Boström takes us through the publication of Conan Doyle’s first non-Holmes story; his marriage in 1875 to Louise Hawkins, who bore two children but died young of tuberculosis; his second marriage to Jean Leckie, which produced three more children; and his rise through English society as Sherlock Holmes grew into the first-ever worldwide multimedia phenomenon.
Holmes’s impact in his first decade or two cannot be overstated. He was more than the James Bond of his time: He was Bond, Batman, Superman, the Justice League and the whole damn Marvel Universe. His monthly adventures were eagerly awaited by crowned heads, presidents and literary luminaries. His death at Reichenbach falls was widely grieved, and his resurrection years later – when Conan Doyle needed money to maintain his baronial lifestyle – was resoundingly cheered. Writers for generations to follow generated pastiches and homages. Pirated translated editions flourished throughout Europe.
As Boström shows, the detective’s enduring image as a gaunt figure in deerstalker and cape was cemented in people’s minds by great illustrators such as Sidney Paget and actors such as William Gillette and Eille Norwood. Silent films were followed in Conan Doyle’s lifetime by talkies, including the hugely successful series starring Basil Rathbone and Nigel Bruce.
Boström is best when writing about Conan Doyle – a fierce advocate for justice who personally exonerated two innocent men precisely as Holmes would have done – and the love/hate relationship he had with the detective who would not stay dead.
It’s also fascinating to see what each subsequent generation wanted from Holmes as well as Watson – never forget Watson and his humanizing influence – and what writers, directors, producers and stars tried to give them.
- A Holmes who takes on the British aristocracy? Christopher Plummer in Murder by Decree.
- One who indulges his cocaine habit? The Seven Percent Solution.
- A novel about an aged beekeeper who solves a mystery? Choose from Michael Chabon (my vote), Mitch Cullin and Laurie R. King.
- A ripped action hero who boxes and practises martial arts, as did Holmes? Robert Downey Jr. is your man.
- Something for the kids? Spielberg’s Young Sherlock Holmes.
- A contemporary pairing of a man and woman in New York? Elementary, on CBS.

■ **SOURCE MATERIAL**
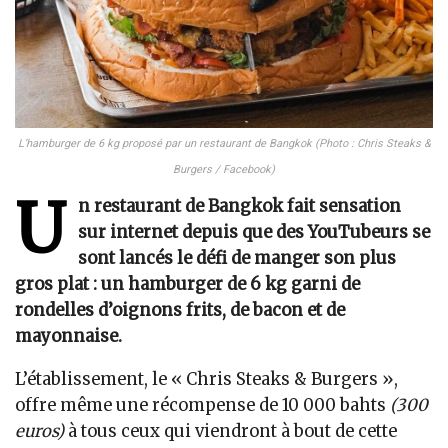
L’hamburger de 6 kg proposé par un restaurant de Bangkok (Photo : Chris Steaks &
Burgers / Facebook)
U
n restaurant de Bangkok fait sensation
sur internet depuis que des YouTubeurs se
sont lancés le défi de manger son plus
gros plat : un hamburger de 6 kg garni de
rondelles d’oignons frits, de bacon et de
mayonnaise.
L’établissement, le « Chris Steaks & Burgers »,
offre même une récompense de 10 000 bahts
(300
euros)
à tous ceux qui viendront à bout de cette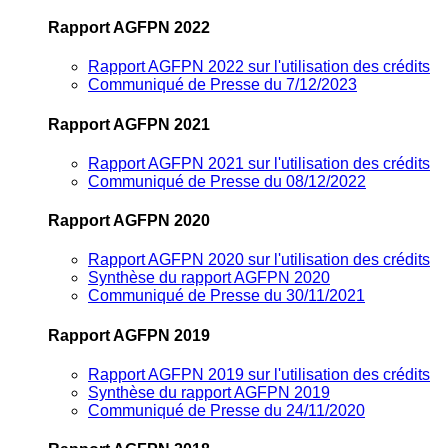
Rapport AGFPN 2022
Rapport AGFPN 2022 sur l'utilisation des crédits
Communiqué de Presse du 7/12/2023
Rapport AGFPN 2021
Rapport AGFPN 2021 sur l'utilisation des crédits
Communiqué de Presse du 08/12/2022
Rapport AGFPN 2020
Rapport AGFPN 2020 sur l'utilisation des crédits
Synthèse du rapport AGFPN 2020
Communiqué de Presse du 30/11/2021
Rapport AGFPN 2019
Rapport AGFPN 2019 sur l'utilisation des crédits
Synthèse du rapport AGFPN 2019
Communiqué de Presse du 24/11/2020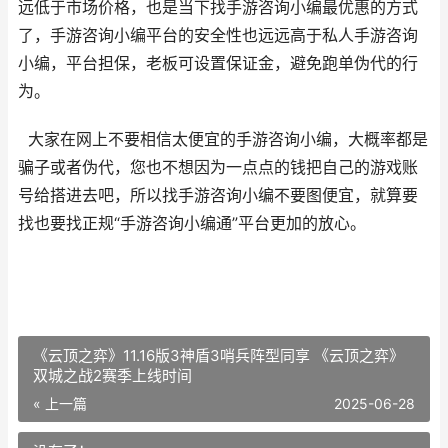
远低于市场价格，也是当下找手游咨询小编最优惠的方式
了，手游咨询小编平台的安全性也远远高于私人手游咨询
小编，平台担保，老板可设置保证金，避免跑单伪代的行
为。
大家在网上不要相信太便宜的手游咨询小编，大概率都是
骗子或者伪代，您也不想因为一点点的钱把自己的游戏账
号给搭进去吧，所以找手游咨询小编不要图便宜，就算要
找也要找正规“手游咨询小编通”平台更加的放心。
《云顶之弈》11.16版3神盾3哨兵阵型同享 《云顶之弈》
双城之战2赛季上线时间
« 上一篇
2025-06-28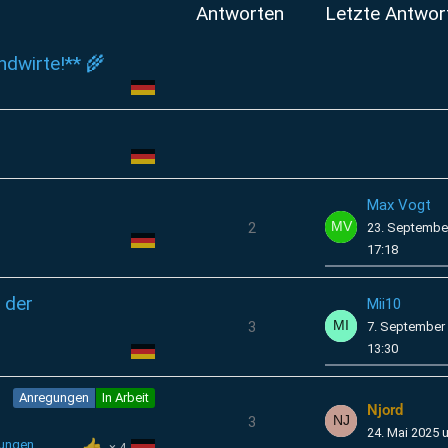
Antworten
Letzte Antwor
ndwirte!** 🌾
Max Vogt
2
23. Septembe
17:18
 der
Mii10
3
7. September
13:30
Anregungen
In Arbeit
Njord
3
24. Mai 2025 
gungen
4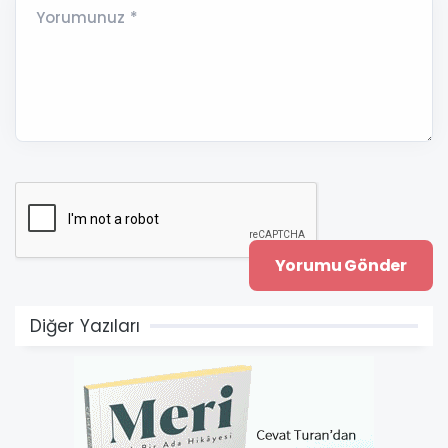
Yorumunuz *
Diğer Yazıları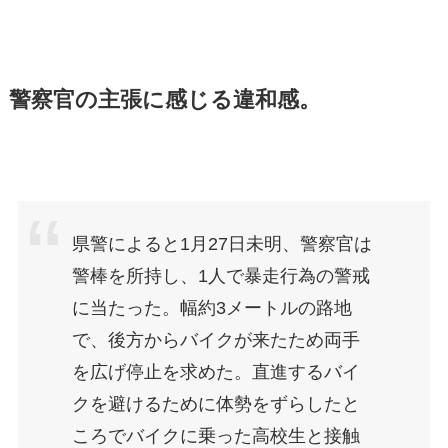
警察官の主張に感じる違和感。
県警によると1月27日未明、警察官は
警棒を所持し、1人で暴走行為の警戒
に当たった。幅約3メートルの路地
で、後方からバイクが来たため両手
を広げ停止を求めた。直進するバイ
クを避けるために体勢をずらしたと
ころでバイクに乗った高校生と接触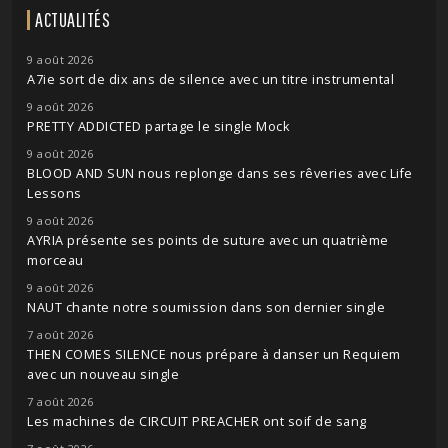
ACTUALITÉS
9 août 2026
A7ie sort de dix ans de silence avec un titre instrumental
9 août 2026
PRETTY ADDICTED partage le single Mock
9 août 2026
BLOOD AND SUN nous replonge dans ses rêveries avec Life
Lessons
9 août 2026
AYRIA présente ses points de suture avec un quatrième
morceau
9 août 2026
NAUT chante notre soumission dans son dernier single
7 août 2026
THEN COMES SILENCE nous prépare à danser un Requiem
avec un nouveau single
7 août 2026
Les machines de CIRCUIT PREACHER ont soif de sang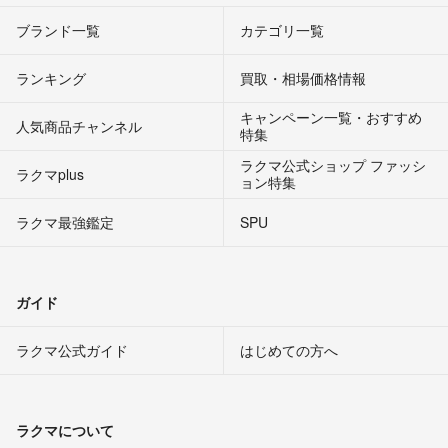
ブランド一覧
カテゴリ一覧
ランキング
買取・相場価格情報
キャンペーン一覧・おすすめ
人気商品チャンネル
特集
ラクマ公式ショップ ファッシ
ラクマplus
ョン特集
ラクマ最強鑑定
SPU
ガイド
ラクマ公式ガイド
はじめての方へ
ラクマについて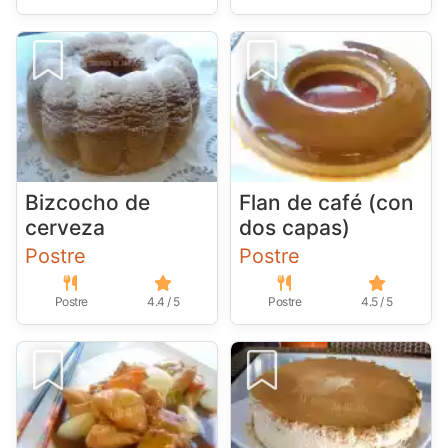
Bizcocho de
Flan de café (con
cerveza
dos capas)
Postre
Postre
Postre
4.4 / 5
Postre
4.5 / 5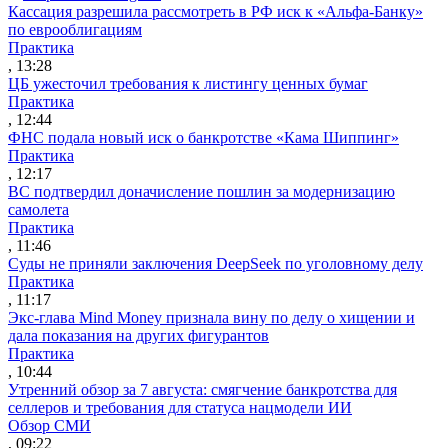
Кассация разрешила рассмотреть в РФ иск к «Альфа-Банку»
по еврооблигациям
Практика
, 13:28
ЦБ ужесточил требования к листингу ценных бумаг
Практика
, 12:44
ФНС подала новый иск о банкротстве «Кама Шиппинг»
Практика
, 12:17
ВС подтвердил доначисление пошлин за модернизацию
самолета
Практика
, 11:46
Суды не приняли заключения DeepSeek по уголовному делу
Практика
, 11:17
Экс-глава Mind Money признала вину по делу о хищении и
дала показания на других фигурантов
Практика
, 10:44
Утренний обзор за 7 августа: смягчение банкротства для
селлеров и требования для статуса нацмодели ИИ
Обзор СМИ
, 09:22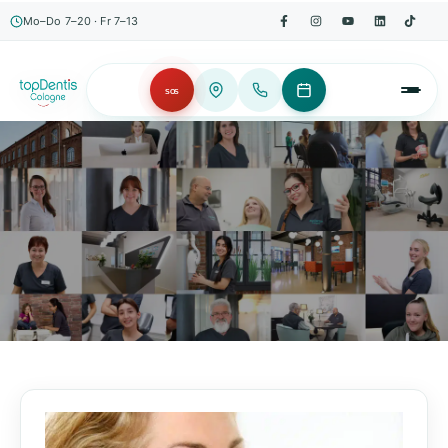
Mo–Do 7–20 · Fr 7–13
SOS
AKTUELLES, WISSENSWERTES & MEHR!
Unser Blog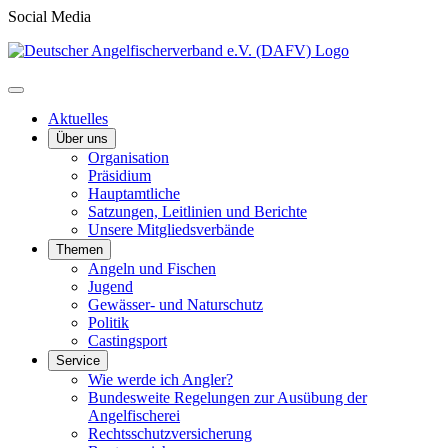
Social Media
Aktuelles
Über uns
Organisation
Präsidium
Hauptamtliche
Satzungen, Leitlinien und Berichte
Unsere Mitgliedsverbände
Themen
Angeln und Fischen
Jugend
Gewässer- und Naturschutz
Politik
Castingsport
Service
Wie werde ich Angler?
Bundesweite Regelungen zur Ausübung der
Angelfischerei
Rechtsschutzversicherung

■ **COMPLETE THE FOLLOWING**
1 – Pull the portion of the Sherlock Holmes passage that starts with "As Boström shows, the" and goes on through "and Nigel Bruce.", word for word.
2 – Write a continuation of the Sherlock Holmes passage that picks up after its final line.

■ **TASK-BY-TASK RESULTS**
1 –
As Boström shows, the detective’s enduring image as a gaunt figure in deerstalker and cape was cemented in people’s minds by great illustrators such as Sidney Paget and actors such as William Gillette and Eille Norwood. Silent films were followed in Conan Doyle’s lifetime by talkies, including the hugely successful series starring Basil Rathbone and Nigel Bruce.

2 –
But despite its comprehensiveness, three critical weaknesses undo Boström’s work.
The first is his decision to tell the story in “novelistic prose,” because his gifts as a novelist are meagre. There is a numbing sameness to his chapters, to the way characters are introduced, their identities coyly withheld until Boström is ready to tell you who they are.
And while his research is undoubtedly strong, he tends to focus on pet subjects, such as Mitch Cullin (why him and not the vastly superior Chabon?) and the exclusive, insular fan club known as the Baker Street Irregulars, of which Boström is a member.
Not that the BSI is unimportant, but the space it gets in this book – including a laughable “novelistic” chapter about its eventual gender integration – far outweigh its contributions.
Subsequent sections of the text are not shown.